● **DATA FOR THIS EXERCISE**:
——

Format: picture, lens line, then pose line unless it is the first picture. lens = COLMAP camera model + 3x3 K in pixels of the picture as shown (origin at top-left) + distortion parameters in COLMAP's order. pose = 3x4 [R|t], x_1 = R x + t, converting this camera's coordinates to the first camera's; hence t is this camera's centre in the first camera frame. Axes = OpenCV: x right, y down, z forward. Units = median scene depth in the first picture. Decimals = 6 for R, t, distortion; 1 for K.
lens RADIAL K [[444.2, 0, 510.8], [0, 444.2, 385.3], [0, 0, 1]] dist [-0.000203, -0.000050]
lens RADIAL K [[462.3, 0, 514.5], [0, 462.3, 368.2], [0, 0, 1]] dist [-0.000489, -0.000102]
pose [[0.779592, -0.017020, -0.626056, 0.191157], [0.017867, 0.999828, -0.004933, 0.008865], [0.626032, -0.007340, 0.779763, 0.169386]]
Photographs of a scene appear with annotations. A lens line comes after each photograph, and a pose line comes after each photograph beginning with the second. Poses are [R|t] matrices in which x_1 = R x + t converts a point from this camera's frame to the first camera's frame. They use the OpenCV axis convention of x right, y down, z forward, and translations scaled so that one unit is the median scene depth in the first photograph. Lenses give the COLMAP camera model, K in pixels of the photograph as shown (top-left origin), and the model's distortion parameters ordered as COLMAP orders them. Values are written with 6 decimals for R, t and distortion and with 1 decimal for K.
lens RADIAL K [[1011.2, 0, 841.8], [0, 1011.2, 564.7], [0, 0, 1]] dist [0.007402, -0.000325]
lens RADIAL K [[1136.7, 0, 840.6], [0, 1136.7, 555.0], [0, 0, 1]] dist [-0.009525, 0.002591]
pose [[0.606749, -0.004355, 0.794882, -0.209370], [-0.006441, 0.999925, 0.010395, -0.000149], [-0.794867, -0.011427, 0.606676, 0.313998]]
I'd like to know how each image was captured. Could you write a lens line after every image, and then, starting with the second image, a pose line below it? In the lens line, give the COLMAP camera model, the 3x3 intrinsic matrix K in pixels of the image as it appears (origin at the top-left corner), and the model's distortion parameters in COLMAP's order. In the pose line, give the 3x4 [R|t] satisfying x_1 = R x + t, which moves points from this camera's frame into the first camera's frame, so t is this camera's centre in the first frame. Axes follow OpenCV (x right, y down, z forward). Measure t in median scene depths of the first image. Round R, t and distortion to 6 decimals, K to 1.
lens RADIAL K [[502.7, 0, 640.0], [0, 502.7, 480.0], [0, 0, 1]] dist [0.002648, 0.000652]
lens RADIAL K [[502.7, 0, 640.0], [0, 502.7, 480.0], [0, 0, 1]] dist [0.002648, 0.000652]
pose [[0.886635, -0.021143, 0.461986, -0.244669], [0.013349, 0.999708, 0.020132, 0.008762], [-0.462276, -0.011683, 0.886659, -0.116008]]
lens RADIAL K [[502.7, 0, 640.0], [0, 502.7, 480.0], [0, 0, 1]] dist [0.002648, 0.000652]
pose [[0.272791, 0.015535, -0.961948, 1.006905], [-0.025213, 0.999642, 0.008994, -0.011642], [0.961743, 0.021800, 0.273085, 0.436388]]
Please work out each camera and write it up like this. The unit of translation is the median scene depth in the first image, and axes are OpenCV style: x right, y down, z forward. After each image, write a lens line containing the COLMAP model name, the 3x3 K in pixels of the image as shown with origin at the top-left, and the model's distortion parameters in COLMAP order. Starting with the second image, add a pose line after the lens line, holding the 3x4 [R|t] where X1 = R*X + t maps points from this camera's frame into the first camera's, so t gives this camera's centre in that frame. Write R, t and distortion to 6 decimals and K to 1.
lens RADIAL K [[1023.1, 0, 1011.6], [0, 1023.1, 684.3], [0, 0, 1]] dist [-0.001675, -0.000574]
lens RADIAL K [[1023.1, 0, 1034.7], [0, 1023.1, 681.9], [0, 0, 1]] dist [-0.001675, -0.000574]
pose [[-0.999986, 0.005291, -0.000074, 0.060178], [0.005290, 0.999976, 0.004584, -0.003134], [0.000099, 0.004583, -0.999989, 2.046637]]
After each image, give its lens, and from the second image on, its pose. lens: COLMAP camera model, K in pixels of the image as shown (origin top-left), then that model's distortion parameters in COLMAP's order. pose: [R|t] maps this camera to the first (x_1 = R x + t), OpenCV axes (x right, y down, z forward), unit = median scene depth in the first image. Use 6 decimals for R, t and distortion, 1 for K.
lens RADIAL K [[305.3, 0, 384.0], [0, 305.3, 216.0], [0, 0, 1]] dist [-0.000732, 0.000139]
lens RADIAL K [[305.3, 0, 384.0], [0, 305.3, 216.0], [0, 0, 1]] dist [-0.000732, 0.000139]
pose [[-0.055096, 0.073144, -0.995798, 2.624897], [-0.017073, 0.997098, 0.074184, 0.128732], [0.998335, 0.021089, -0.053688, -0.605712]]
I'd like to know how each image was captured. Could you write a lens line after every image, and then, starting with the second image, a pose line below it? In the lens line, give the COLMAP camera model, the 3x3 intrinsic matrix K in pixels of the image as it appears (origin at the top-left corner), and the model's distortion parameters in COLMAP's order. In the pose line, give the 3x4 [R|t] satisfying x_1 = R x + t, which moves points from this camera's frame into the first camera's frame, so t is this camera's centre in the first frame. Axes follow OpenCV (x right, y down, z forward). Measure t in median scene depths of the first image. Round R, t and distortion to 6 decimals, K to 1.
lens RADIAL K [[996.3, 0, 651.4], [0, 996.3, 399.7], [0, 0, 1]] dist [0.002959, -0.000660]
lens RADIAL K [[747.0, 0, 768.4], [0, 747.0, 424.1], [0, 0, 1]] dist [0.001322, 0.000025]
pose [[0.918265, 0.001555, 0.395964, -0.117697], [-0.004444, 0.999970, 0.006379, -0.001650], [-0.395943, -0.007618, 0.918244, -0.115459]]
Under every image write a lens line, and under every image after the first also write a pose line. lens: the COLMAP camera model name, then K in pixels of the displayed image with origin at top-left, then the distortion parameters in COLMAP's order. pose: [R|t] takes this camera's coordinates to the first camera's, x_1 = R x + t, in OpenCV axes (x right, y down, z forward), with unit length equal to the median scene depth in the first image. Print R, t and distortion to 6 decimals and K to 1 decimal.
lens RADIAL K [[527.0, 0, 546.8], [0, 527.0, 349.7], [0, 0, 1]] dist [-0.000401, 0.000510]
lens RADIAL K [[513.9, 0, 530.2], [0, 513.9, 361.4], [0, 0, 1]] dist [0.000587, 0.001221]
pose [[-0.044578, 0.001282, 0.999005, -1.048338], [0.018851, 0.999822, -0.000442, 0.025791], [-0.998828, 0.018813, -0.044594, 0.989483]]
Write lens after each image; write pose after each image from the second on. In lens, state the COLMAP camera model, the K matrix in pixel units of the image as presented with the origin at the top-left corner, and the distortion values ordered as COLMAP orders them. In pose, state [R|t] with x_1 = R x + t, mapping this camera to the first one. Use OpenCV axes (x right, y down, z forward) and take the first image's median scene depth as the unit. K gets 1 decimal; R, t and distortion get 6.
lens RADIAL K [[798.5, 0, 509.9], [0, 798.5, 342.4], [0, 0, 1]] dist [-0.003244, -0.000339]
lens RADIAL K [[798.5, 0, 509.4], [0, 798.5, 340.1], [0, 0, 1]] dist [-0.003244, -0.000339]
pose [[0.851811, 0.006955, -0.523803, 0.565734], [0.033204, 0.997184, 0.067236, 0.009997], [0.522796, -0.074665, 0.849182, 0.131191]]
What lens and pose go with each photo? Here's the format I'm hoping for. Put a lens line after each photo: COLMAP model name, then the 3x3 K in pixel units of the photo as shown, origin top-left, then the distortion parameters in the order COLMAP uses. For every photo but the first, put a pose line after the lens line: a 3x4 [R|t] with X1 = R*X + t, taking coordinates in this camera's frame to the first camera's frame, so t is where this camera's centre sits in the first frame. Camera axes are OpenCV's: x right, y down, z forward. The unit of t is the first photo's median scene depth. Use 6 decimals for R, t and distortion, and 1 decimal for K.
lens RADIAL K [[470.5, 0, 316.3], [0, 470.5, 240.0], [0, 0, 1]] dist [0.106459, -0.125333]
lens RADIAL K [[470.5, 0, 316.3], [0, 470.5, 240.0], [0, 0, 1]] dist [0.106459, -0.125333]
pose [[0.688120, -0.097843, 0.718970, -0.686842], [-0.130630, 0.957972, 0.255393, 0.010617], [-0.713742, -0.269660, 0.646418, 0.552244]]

——

● **EXERCISE DIRECTIONS**: Leaving out all lines before the one containing "Write lens after", copy that line and the rest through the end of the listing above exactly.

● **THE ANSWER**:
Write lens after each image; write pose after each image from the second on. In lens, state the COLMAP camera model, the K matrix in pixel units of the image as presented with the origin at the top-left corner, and the distortion values ordered as COLMAP orders them. In pose, state [R|t] with x_1 = R x + t, mapping this camera to the first one. Use OpenCV axes (x right, y down, z forward) and take the first image's median scene depth as the unit. K gets 1 decimal; R, t and distortion get 6.
lens RADIAL K [[798.5, 0, 509.9], [0, 798.5, 342.4], [0, 0, 1]] dist [-0.003244, -0.000339]
lens RADIAL K [[798.5, 0, 509.4], [0, 798.5, 340.1], [0, 0, 1]] dist [-0.003244, -0.000339]
pose [[0.851811, 0.006955, -0.523803, 0.565734], [0.033204, 0.997184, 0.067236, 0.009997], [0.522796, -0.074665, 0.849182, 0.131191]]
What lens and pose go with each photo? Here's the format I'm hoping for. Put a lens line after each photo: COLMAP model name, then the 3x3 K in pixel units of the photo as shown, origin top-left, then the distortion parameters in the order COLMAP uses. For every photo but the first, put a pose line after the lens line: a 3x4 [R|t] with X1 = R*X + t, taking coordinates in this camera's frame to the first camera's frame, so t is where this camera's centre sits in the first frame. Camera axes are OpenCV's: x right, y down, z forward. The unit of t is the first photo's median scene depth. Use 6 decimals for R, t and distortion, and 1 decimal for K.
lens RADIAL K [[470.5, 0, 316.3], [0, 470.5, 240.0], [0, 0, 1]] dist [0.106459, -0.125333]
lens RADIAL K [[470.5, 0, 316.3], [0, 470.5, 240.0], [0, 0, 1]] dist [0.106459, -0.125333]
pose [[0.688120, -0.097843, 0.718970, -0.686842], [-0.130630, 0.957972, 0.255393, 0.010617], [-0.713742, -0.269660, 0.646418, 0.552244]]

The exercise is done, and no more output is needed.